> TO BE DONE
1. Based on the graduation thread, decide whether each statement agrees with it: (a) A student whose parents live in North Dakota and who is their dependent can get a resident license. (b) duxnbux took night classes that met twice a week. (c) GooseBuster3's open house runs from 2 to 5 on Sunday. Answer yes or no for each and quote the deciding words from the thread.
2. Sum up the graduation thread in two sentences.

> TEXT EXCERPT
:::
# Congratulations Class of 2003



## nodakoutdoors.com (Feb 27, 2002)

I know there's a few of you seniors who visit the site, just wanted to be the first to say congratulations!


----------



## MNhunter (Oct 20, 2002)

Thanks bro!

:beer:


----------



## torf (Mar 11, 2002)

Thanks. i have a quick question and i know its been talked about on the site before, but if im going to college in moorhead, what kind of license do i need?


----------



## muskat (Mar 5, 2002)

Should have been class of 2003, but who says 5 years of college isnt good for a person???

Amen to that Freshman year :beer:


----------



## Bartman (Apr 22, 2003)

hey muskat, u been to "the alamo" at SU??? Maybe I have seen you there before, some crazy times goin on in that place. Im goin into my sophomore year, but i know the guys that live in the place, they throw one hell of a party, ive been there to witness it


----------



## muskat (Mar 5, 2002)

I have been to the Alamo one or two times, I know Miles, one of the guys that lives there. They younger years were the best times, now everyone is about going to the bar. Why cant we just sit at home and have a few?? :beer:


----------



## Miller (Mar 2, 2002)

torf said:


> Thanks. i have a quick question and i know its been talked about on the site before, but if im going to college in moorhead, what kind of license do i need?


nonresident license unless you move a couple miles west. :wink:


----------



## KEN W (Feb 22, 2002)

If you are a dependent of your folks and they live in ND you are still a resident of ND.You can get a residents license.


----------



## GooseBuster3 (Mar 1, 2002)

Thanks Hustad, it was one hell of a year!!


----------



## gandergrinder (Mar 10, 2002)

Good job guys on the graduation. Now the real fun will start. Tyler I may need to see that the diploma is in fact signed before I give you the nod.

Bartman,
We have probably met before at the Alamo. Have you ever heard of the PINK HOUSE?


----------



## GooseBuster3 (Mar 1, 2002)

HAHA very funny, Dude you comin to my open house??? 2-5 on saturday.


----------



## Matt Jones (Mar 6, 2002)

torf, whatever one you want! You'll be able to purchase both ND and MN resident licenses.

Congrats Guys! I hope you look back at highschool with as many fond memories as I do. Life will never be as simple as it was...although with more responsiblilites come more prievledges...I.E. COLLEGE!


----------



## duxnbux (Feb 25, 2002)

A couple tips for the grads heading to college.
-
1. Take as many evening classes as possible. I took 3 night classes one fall semester. The classes were 3 hours each but they were only once a week. (ie I could go hunting basically 7 days\mornings a week) Nice.....very nice. Keep hunting in mind when scheduling classes!
2. Have a good time.....the college years are great! :beer:


----------
:::
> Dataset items
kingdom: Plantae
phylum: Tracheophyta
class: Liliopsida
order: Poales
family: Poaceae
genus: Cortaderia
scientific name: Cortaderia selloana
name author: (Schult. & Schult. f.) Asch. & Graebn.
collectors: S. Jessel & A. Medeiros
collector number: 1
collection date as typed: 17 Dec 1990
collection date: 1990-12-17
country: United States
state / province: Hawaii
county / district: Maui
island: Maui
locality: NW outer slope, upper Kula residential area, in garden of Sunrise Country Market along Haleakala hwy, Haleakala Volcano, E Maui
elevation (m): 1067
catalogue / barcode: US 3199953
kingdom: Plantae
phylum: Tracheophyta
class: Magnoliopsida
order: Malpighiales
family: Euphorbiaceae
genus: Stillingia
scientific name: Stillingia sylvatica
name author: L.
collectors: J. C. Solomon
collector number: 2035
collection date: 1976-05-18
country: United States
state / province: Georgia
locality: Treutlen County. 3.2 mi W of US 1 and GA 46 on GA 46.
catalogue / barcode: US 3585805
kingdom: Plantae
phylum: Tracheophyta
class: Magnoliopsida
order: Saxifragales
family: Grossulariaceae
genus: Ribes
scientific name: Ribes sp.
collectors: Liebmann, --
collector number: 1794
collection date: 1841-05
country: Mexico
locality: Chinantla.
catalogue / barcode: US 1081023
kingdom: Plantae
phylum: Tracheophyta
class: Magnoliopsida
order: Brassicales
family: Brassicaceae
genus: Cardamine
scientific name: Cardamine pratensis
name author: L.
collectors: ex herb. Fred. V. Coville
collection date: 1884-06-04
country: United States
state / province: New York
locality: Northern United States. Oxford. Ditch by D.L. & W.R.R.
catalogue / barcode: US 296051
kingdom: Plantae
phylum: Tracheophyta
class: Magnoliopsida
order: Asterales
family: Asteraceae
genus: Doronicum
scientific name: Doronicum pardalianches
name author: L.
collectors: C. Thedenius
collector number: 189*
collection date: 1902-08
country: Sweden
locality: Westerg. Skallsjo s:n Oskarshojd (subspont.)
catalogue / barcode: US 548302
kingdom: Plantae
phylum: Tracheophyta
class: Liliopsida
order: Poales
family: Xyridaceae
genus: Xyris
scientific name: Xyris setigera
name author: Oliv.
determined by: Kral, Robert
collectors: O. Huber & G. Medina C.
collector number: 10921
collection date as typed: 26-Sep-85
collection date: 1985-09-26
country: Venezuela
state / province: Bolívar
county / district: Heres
:::
> SET OF ANSWERS
1.
(a) Yes: "If you are a dependent of your folks and they live in ND you are still a resident of ND.You can get a residents license."
(b) No: "The classes were 3 hours each but they were only once a week."
(c) No: "2-5 on saturday."

2. The site congratulates graduating seniors, and one of them asks what hunting license he needs while attending college in Moorhead. Replies variously point him to a nonresident license, a resident license if he is a dependent of parents living in North Dakota, or both North Dakota and Minnesota resident licenses, while others swap party stories and one advises taking evening classes to leave time for hunting.